» What is expected
Repeat the data in full. Every line must match.

» Working data
== Segment start ==

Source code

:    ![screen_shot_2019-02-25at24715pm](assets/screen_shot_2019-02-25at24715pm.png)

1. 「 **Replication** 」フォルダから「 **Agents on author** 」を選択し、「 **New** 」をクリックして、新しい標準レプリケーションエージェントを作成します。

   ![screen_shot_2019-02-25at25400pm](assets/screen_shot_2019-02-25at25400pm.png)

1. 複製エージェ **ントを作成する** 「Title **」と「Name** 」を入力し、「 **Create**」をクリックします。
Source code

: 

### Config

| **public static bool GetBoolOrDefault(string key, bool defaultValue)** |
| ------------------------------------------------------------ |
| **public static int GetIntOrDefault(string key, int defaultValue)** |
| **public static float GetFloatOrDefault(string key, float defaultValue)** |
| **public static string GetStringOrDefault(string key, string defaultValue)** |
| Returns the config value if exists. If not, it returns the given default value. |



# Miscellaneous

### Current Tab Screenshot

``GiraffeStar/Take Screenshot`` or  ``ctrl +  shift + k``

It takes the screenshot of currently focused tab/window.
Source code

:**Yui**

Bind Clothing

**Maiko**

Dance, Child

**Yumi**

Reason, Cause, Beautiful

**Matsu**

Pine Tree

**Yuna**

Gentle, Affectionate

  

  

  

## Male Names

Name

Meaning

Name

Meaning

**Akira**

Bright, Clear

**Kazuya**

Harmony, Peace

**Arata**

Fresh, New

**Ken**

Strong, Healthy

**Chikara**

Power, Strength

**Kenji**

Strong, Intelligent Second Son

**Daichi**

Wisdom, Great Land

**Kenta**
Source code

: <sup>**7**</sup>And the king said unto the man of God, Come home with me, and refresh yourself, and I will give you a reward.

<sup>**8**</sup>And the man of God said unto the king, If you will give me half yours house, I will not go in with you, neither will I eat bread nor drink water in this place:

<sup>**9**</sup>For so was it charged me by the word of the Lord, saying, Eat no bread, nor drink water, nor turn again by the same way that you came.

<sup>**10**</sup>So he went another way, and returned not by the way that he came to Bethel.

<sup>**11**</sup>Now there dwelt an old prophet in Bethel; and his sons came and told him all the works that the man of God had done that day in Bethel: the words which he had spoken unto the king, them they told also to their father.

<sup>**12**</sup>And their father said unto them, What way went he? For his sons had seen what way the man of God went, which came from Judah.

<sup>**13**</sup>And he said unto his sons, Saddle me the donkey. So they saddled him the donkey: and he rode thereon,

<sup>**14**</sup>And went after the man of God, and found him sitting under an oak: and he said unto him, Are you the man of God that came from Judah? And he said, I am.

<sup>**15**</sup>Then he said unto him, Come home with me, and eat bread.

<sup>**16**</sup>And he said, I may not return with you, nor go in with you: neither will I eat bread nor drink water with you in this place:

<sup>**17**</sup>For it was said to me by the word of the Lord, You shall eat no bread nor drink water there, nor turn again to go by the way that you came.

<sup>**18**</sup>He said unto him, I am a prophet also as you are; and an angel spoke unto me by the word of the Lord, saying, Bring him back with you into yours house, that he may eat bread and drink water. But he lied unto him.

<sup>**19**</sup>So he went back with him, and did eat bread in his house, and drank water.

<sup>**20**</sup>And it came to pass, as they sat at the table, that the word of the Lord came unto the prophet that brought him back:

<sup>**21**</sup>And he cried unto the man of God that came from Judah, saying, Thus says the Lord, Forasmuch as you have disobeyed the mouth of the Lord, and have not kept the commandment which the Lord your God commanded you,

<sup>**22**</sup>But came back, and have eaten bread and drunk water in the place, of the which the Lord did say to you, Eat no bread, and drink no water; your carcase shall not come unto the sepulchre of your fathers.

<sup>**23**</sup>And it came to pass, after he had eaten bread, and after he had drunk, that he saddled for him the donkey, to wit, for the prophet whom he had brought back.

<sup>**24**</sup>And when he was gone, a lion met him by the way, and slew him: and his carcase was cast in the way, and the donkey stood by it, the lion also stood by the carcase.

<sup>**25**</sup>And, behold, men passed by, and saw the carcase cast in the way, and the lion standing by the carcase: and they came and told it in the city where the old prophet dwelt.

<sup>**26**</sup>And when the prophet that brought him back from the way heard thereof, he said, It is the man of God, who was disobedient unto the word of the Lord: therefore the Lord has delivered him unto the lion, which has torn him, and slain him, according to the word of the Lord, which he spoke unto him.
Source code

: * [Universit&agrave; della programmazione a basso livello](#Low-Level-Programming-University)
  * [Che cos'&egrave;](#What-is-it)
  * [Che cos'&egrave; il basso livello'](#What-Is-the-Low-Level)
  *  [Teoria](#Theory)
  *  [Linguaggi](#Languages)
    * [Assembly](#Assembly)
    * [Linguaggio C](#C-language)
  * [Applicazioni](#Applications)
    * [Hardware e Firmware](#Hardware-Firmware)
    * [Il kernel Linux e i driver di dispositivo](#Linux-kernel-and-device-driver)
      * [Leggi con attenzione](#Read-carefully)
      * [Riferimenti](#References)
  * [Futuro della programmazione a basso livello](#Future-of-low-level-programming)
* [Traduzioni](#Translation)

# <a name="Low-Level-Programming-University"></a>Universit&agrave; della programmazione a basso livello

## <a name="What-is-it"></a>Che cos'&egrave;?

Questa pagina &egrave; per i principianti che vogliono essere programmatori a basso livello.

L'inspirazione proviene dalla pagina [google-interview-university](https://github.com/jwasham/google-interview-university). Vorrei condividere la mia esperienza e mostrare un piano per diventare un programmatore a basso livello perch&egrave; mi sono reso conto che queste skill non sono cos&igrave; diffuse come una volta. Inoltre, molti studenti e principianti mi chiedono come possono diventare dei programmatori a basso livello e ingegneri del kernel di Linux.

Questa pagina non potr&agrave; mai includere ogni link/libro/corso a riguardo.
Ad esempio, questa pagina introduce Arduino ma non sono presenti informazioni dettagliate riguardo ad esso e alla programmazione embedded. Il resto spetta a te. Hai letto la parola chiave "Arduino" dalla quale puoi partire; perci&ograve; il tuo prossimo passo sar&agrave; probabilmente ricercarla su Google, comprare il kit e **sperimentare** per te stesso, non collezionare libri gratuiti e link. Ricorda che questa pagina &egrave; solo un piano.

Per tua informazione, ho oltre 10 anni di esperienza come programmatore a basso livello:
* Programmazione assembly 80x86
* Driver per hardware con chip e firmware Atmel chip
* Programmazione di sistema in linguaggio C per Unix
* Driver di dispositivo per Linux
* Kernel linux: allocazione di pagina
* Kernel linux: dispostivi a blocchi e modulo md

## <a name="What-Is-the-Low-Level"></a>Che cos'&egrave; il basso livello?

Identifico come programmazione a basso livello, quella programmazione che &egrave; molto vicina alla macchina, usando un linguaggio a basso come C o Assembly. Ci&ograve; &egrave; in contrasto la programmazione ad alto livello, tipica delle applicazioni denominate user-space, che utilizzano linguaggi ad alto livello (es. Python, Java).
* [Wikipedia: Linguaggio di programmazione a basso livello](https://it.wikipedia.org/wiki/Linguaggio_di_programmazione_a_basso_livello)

== Segment end ==

» Answer section
Source code

:    ![screen_shot_2019-02-25at24715pm](assets/screen_shot_2019-02-25at24715pm.png)

1. 「 **Replication** 」フォルダから「 **Agents on author** 」を選択し、「 **New** 」をクリックして、新しい標準レプリケーションエージェントを作成します。

   ![screen_shot_2019-02-25at25400pm](assets/screen_shot_2019-02-25at25400pm.png)

1. 複製エージェ **ントを作成する** 「Title **」と「Name** 」を入力し、「 **Create**」をクリックします。
Source code

: 

### Config

| **public static bool GetBoolOrDefault(string key, bool defaultValue)** |
| ------------------------------------------------------------ |
| **public static int GetIntOrDefault(string key, int defaultValue)** |
| **public static float GetFloatOrDefault(string key, float defaultValue)** |
| **public static string GetStringOrDefault(string key, string defaultValue)** |
| Returns the config value if exists. If not, it returns the given default value. |



# Miscellaneous

### Current Tab Screenshot

``GiraffeStar/Take Screenshot`` or  ``ctrl +  shift + k``

It takes the screenshot of currently focused tab/window.
Source code

:**Yui**

Bind Clothing

**Maiko**

Dance, Child

**Yumi**

Reason, Cause, Beautiful

**Matsu**

Pine Tree

**Yuna**

Gentle, Affectionate

  

  

  

## Male Names

Name

Meaning

Name

Meaning

**Akira**

Bright, Clear

**Kazuya**

Harmony, Peace

**Arata**

Fresh, New

**Ken**

Strong, Healthy

**Chikara**

Power, Strength

**Kenji**

Strong, Intelligent Second Son

**Daichi**

Wisdom, Great Land

**Kenta**
Source code

: <sup>**7**</sup>And the king said unto the man of God, Come home with me, and refresh yourself, and I will give you a reward.

<sup>**8**</sup>And the man of God said unto the king, If you will give me half yours house, I will not go in with you, neither will I eat bread nor drink water in this place:

<sup>**9**</sup>For so was it charged me by the word of the Lord, saying, Eat no bread, nor drink water, nor turn again by the same way that you came.

<sup>**10**</sup>So he went another way, and returned not by the way that he came to Bethel.

<sup>**11**</sup>Now there dwelt an old prophet in Bethel; and his sons came and told him all the works that the man of God had done that day in Bethel: the words which he had spoken unto the king, them they told also to their father.

<sup>**12**</sup>And their father said unto them, What way went he? For his sons had seen what way the man of God went, which came from Judah.

<sup>**13**</sup>And he said unto his sons, Saddle me the donkey. So they saddled him the donkey: and he rode thereon,

<sup>**14**</sup>And went after the man of God, and found him sitting under an oak: and he said unto him, Are you the man of God that came from Judah? And he said, I am.

<sup>**15**</sup>Then he said unto him, Come home with me, and eat bread.

<sup>**16**</sup>And he said, I may not return with you, nor go in with you: neither will I eat bread nor drink water with you in this place:

<sup>**17**</sup>For it was said to me by the word of the Lord, You shall eat no bread nor drink water there, nor turn again to go by the way that you came.

<sup>**18**</sup>He said unto him, I am a prophet also as you are; and an angel spoke unto me by the word of the Lord, saying, Bring him back with you into yours house, that he may eat bread and drink water. But he lied unto him.

<sup>**19**</sup>So he went back with him, and did eat bread in his house, and drank water.

<sup>**20**</sup>And it came to pass, as they sat at the table, that the word of the Lord came unto the prophet that brought him back:

<sup>**21**</sup>And he cried unto the man of God that came from Judah, saying, Thus says the Lord, Forasmuch as you have disobeyed the mouth of the Lord, and have not kept the commandment which the Lord your God commanded you,

<sup>**22**</sup>But came back, and have eaten bread and drunk water in the place, of the which the Lord did say to you, Eat no bread, and drink no water; your carcase shall not come unto the sepulchre of your fathers.

<sup>**23**</sup>And it came to pass, after he had eaten bread, and after he had drunk, that he saddled for him the donkey, to wit, for the prophet whom he had brought back.

<sup>**24**</sup>And when he was gone, a lion met him by the way, and slew him: and his carcase was cast in the way, and the donkey stood by it, the lion also stood by the carcase.

<sup>**25**</sup>And, behold, men passed by, and saw the carcase cast in the way, and the lion standing by the carcase: and they came and told it in the city where the old prophet dwelt.

<sup>**26**</sup>And when the prophet that brought him back from the way heard thereof, he said, It is the man of God, who was disobedient unto the word of the Lord: therefore the Lord has delivered him unto the lion, which has torn him, and slain him, according to the word of the Lord, which he spoke unto him.
Source code

: * [Universit&agrave; della programmazione a basso livello](#Low-Level-Programming-University)
  * [Che cos'&egrave;](#What-is-it)
  * [Che cos'&egrave; il basso livello'](#What-Is-the-Low-Level)
  *  [Teoria](#Theory)
  *  [Linguaggi](#Languages)
    * [Assembly](#Assembly)
    * [Linguaggio C](#C-language)
  * [Applicazioni](#Applications)
    * [Hardware e Firmware](#Hardware-Firmware)
    * [Il kernel Linux e i driver di dispositivo](#Linux-kernel-and-device-driver)
      * [Leggi con attenzione](#Read-carefully)
      * [Riferimenti](#References)
  * [Futuro della programmazione a basso livello](#Future-of-low-level-programming)
* [Traduzioni](#Translation)

# <a name="Low-Level-Programming-University"></a>Universit&agrave; della programmazione a basso livello

## <a name="What-is-it"></a>Che cos'&egrave;?

Questa pagina &egrave; per i principianti che vogliono essere programmatori a basso livello.

L'inspirazione proviene dalla pagina [google-interview-university](https://github.com/jwasham/google-interview-university). Vorrei condividere la mia esperienza e mostrare un piano per diventare un programmatore a basso livello perch&egrave; mi sono reso conto che queste skill non sono cos&igrave; diffuse come una volta. Inoltre, molti studenti e principianti mi chiedono come possono diventare dei programmatori a basso livello e ingegneri del kernel di Linux.

Questa pagina non potr&agrave; mai includere ogni link/libro/corso a riguardo.
Ad esempio, questa pagina introduce Arduino ma non sono presenti informazioni dettagliate riguardo ad esso e alla programmazione embedded. Il resto spetta a te. Hai letto la parola chiave "Arduino" dalla quale puoi partire; perci&ograve; il tuo prossimo passo sar&agrave; probabilmente ricercarla su Google, comprare il kit e **sperimentare** per te stesso, non collezionare libri gratuiti e link. Ricorda che questa pagina &egrave; solo un piano.

Per tua informazione, ho oltre 10 anni di esperienza come programmatore a basso livello:
* Programmazione assembly 80x86
* Driver per hardware con chip e firmware Atmel chip
* Programmazione di sistema in linguaggio C per Unix
* Driver di dispositivo per Linux
* Kernel linux: allocazione di pagina
* Kernel linux: dispostivi a blocchi e modulo md

## <a name="What-Is-the-Low-Level"></a>Che cos'&egrave; il basso livello?

Identifico come programmazione a basso livello, quella programmazione che &egrave; molto vicina alla macchina, usando un linguaggio a basso come C o Assembly. Ci&ograve; &egrave; in contrasto la programmazione ad alto livello, tipica delle applicazioni denominate user-space, che utilizzano linguaggi ad alto livello (es. Python, Java).
* [Wikipedia: Linguaggio di programmazione a basso livello](https://it.wikipedia.org/wiki/Linguaggio_di_programmazione_a_basso_livello)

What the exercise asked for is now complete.